Isto mesmo pena, não é piada. Esta foi a principal
alegação do Tribunal. O ministro Carlos Veloso
deveria ter a mesma compaixão com os milhares de “Joses,
Joãos, Marias,” etc., pobres e muitas vezes injustiçados,
que mofam nas cadeiras brasileiras.
O
poderio econômico, na maioria das vezes formado por
dinheiro de caixa dois, acumulado pelo não pagamento
de impostos, subfaturamento de obras públicas, entre
outras, são usados para subornar autoridades governamentais
em prejuízo da nação, enquanto o povo
morre nas filas dos hospitais e os jovens não conseguem
vagas nas universidades federais e muito menos empregos.
Parte
da imprensa, a oportunista, por sua vez, age também
de forma leviana, motivada pelo dinheiro fácil e sórdido,
não investiga e muitas vezes põem pedras para
encobrir as mazelas das elites que verdadeiramente subtrai
da sociedade tudo, inclusive a esperança.
Em
troca de grana, jornalistas marrons passam por cima de todos
os preceitos da ética aclamando e promovendo mal feitores
e, estes bajulados pelos “colunistas hipócritas”,
acham-se grandes benfeitores, ao destinar parte do dinheiro
sujo para obras sociais, no intuito de encobrir falcatruas
e enganar o povo. Porem, o povo esta começando a abrir
os olhos, apesar do analfabetismo e consequentemente do baixo
nível cultural.
Esta
situação bem representada no passado pelos currais
eleitorais patrocinados pelos coronéis, continua viva
nos bolsões de pobreza das grandes cidades brasileiras,
alimentada atualmente pelos coronéis da globalização,
que os querem somente na hora do voto.

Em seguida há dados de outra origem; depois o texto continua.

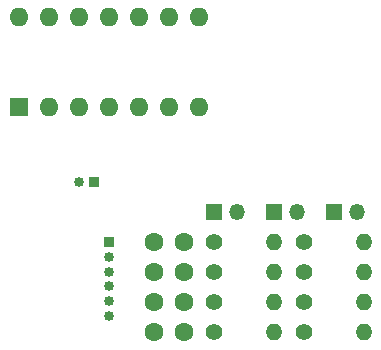
<source format=gts>
G04 #@! TF.FileFunction,Soldermask,Top*
%FSLAX46Y46*%
G04 Gerber Fmt 4.6, Leading zero omitted, Abs format (unit mm)*
G04 Created by KiCad (PCBNEW 4.0.7) date 06/26/19 20:58:35*
%MOMM*%
%LPD*%
G01*
G04 APERTURE LIST*
%ADD10C,0.100000*%
%ADD11C,1.400000*%
%ADD12O,1.400000X1.400000*%
%ADD13R,1.600000X1.600000*%
%ADD14O,1.600000X1.600000*%
%ADD15R,0.850000X0.850000*%
%ADD16C,0.850000*%
%ADD17C,1.600000*%
%ADD18R,1.350000X1.350000*%
%ADD19O,1.350000X1.350000*%
G04 APERTURE END LIST*
D10*
D11*
X250738000Y-113665000D03*
D12*
X255818000Y-113665000D03*
D13*
X226568000Y-102235000D03*
D14*
X241808000Y-94615000D03*
X229108000Y-102235000D03*
X239268000Y-94615000D03*
X231648000Y-102235000D03*
X236728000Y-94615000D03*
X234188000Y-102235000D03*
X234188000Y-94615000D03*
X236728000Y-102235000D03*
X231648000Y-94615000D03*
X239268000Y-102235000D03*
X229108000Y-94615000D03*
X241808000Y-102235000D03*
X226568000Y-94615000D03*
D15*
X234188000Y-113665000D03*
D16*
X234188000Y-114915000D03*
X234188000Y-116165000D03*
X234188000Y-117415000D03*
X234188000Y-118665000D03*
X234188000Y-119915000D03*
D11*
X250738000Y-116205000D03*
D12*
X255818000Y-116205000D03*
D11*
X250738000Y-121285000D03*
D12*
X255818000Y-121285000D03*
D11*
X250738000Y-118745000D03*
D12*
X255818000Y-118745000D03*
D11*
X243118000Y-116205000D03*
D12*
X248198000Y-116205000D03*
D11*
X243118000Y-118745000D03*
D12*
X248198000Y-118745000D03*
D11*
X243118000Y-121285000D03*
D12*
X248198000Y-121285000D03*
D17*
X240538000Y-121285000D03*
X238038000Y-121285000D03*
X240538000Y-118745000D03*
X238038000Y-118745000D03*
X240538000Y-116205000D03*
X238038000Y-116205000D03*
X240538000Y-113665000D03*
X238038000Y-113665000D03*
D11*
X243118000Y-113665000D03*
D12*
X248198000Y-113665000D03*
D18*
X248158000Y-111125000D03*
D19*
X250158000Y-111125000D03*
D18*
X253238000Y-111125000D03*
D19*
X255238000Y-111125000D03*
D18*
X243078000Y-111125000D03*
D19*
X245078000Y-111125000D03*
D15*
X232918000Y-108585000D03*
D16*
X231668000Y-108585000D03*
M02*

</source>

Eterna indústria
de dependência, para manobrar como melhor lhes convier,
perpetuando-se no poder.
Vamos
mudar minha gente, sei que é difícil acreditar
em políticos, porem, na hora do voto seja consciente.

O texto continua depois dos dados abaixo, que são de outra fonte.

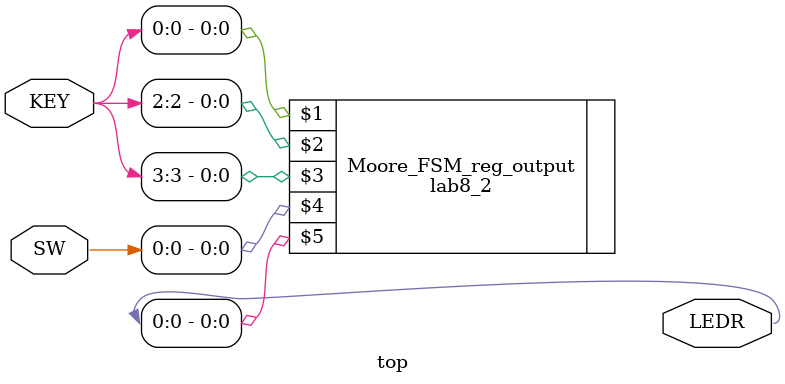
<source format=v>
module top (SW, KEY, LEDR);

    input wire [9:0] SW;        // DE-series switches
    input wire [3:0] KEY;       // DE-series pushbuttons

    output wire [9:0] LEDR;     // DE-series LEDs   

    lab8_2 Moore_FSM_reg_output (KEY[0], KEY[2], KEY[3], SW[0], LEDR[0]);

endmodule


</source>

Informe-se do candidato, analise sua vida pregressa e não
se deixe enganar com promessas vis, de salvador da pátria,
milagreiro e outras marmotas. Vote pensando no bem comum.
Pense em bons hospitais e colégios públicos,
pense nos seus filhos, seus vizinhos, no seu bairro, na sua
cidade. O seu voto tem um peso enorme, basta usa-lo com sabedoria.

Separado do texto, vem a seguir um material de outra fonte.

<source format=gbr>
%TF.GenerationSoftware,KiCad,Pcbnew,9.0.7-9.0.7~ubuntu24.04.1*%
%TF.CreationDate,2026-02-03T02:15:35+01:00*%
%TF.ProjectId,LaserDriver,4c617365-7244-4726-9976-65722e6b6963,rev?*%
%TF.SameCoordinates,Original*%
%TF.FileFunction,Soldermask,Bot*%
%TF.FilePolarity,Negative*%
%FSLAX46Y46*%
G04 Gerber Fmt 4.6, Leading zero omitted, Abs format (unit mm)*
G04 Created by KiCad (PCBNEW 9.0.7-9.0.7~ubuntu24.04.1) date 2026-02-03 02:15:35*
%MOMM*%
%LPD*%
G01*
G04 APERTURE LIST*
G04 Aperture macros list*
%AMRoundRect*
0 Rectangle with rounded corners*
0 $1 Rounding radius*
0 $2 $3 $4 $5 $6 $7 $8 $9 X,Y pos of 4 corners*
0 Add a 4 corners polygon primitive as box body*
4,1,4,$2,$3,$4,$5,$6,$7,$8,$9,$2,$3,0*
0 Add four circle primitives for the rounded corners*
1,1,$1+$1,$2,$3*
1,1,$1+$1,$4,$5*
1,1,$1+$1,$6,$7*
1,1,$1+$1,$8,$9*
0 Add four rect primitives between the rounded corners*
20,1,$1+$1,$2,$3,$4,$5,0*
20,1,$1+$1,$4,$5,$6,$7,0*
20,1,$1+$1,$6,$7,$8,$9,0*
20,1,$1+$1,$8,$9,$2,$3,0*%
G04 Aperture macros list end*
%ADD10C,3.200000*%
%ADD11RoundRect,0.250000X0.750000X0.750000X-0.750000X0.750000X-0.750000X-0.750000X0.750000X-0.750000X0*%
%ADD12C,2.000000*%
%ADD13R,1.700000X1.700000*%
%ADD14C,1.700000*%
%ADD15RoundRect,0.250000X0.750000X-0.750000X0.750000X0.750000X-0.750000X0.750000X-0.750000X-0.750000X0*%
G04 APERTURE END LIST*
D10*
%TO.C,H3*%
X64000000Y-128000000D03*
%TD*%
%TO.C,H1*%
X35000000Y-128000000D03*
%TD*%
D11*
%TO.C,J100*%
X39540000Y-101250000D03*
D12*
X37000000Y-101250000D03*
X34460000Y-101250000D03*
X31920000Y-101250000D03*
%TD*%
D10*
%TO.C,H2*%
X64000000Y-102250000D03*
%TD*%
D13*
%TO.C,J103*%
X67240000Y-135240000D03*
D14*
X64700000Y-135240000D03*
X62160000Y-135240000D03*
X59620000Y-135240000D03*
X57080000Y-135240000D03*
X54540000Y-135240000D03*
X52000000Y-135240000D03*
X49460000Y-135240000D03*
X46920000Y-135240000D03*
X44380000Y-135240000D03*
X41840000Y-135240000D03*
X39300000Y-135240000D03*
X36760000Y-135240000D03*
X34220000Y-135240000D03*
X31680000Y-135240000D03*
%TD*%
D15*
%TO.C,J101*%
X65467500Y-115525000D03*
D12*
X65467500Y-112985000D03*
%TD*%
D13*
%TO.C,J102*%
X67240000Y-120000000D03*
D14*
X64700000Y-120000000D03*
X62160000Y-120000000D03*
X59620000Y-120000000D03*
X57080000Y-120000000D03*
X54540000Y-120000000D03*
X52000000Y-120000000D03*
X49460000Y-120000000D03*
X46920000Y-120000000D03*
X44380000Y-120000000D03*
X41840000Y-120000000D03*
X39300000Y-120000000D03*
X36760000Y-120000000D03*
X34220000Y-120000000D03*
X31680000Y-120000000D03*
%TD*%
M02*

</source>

Com ele você pode revolucionar este país. Portanto
vote pensando no coletivo, agindo assim fica mais fácil
acertar.
Vejamos
a história recente de nossa república: Os Generais
eram ruins. O Sarney filhote da ditadura, fraquíssimo,
O Collor um engodo, lunático, ladrão. O Itamar
honesto, porem amalucado, cheiro de manias e picuinhas. O
Fernando Henrique com todas as credenciais fez um bom primeiro
mandato, porem, se perdeu no segundo. O Lula, bem o Lula não
gosta de trabalhar, e seu partido, o PT que se proclamavam
o guardião da ética e da moralidade fez este
papelão que todos nos estamos assistindo.
Com
o desfecho, ficou comprovado que o PT trabalhou com afinco
estes 25 anos de vida formando um organograma para roubar
o País. Quase deu certo. Quem mandou se coligar com
escroques. Para o país foi bom, descobrir que no DNA
do PT se compara com as piores espécies de políticos.
Do qual o Brasil esta cheio e farto.
É
chegada à hora de reagir, pois apesar das riquezas,
o Brasil continua campeão de desigualdade, e definitivamente
a sociedade brasileira ainda não se deu conta do mal
que isto causa a nação. Somos prisioneiros desta
desigualdade que esta levando o país para uma convulsão.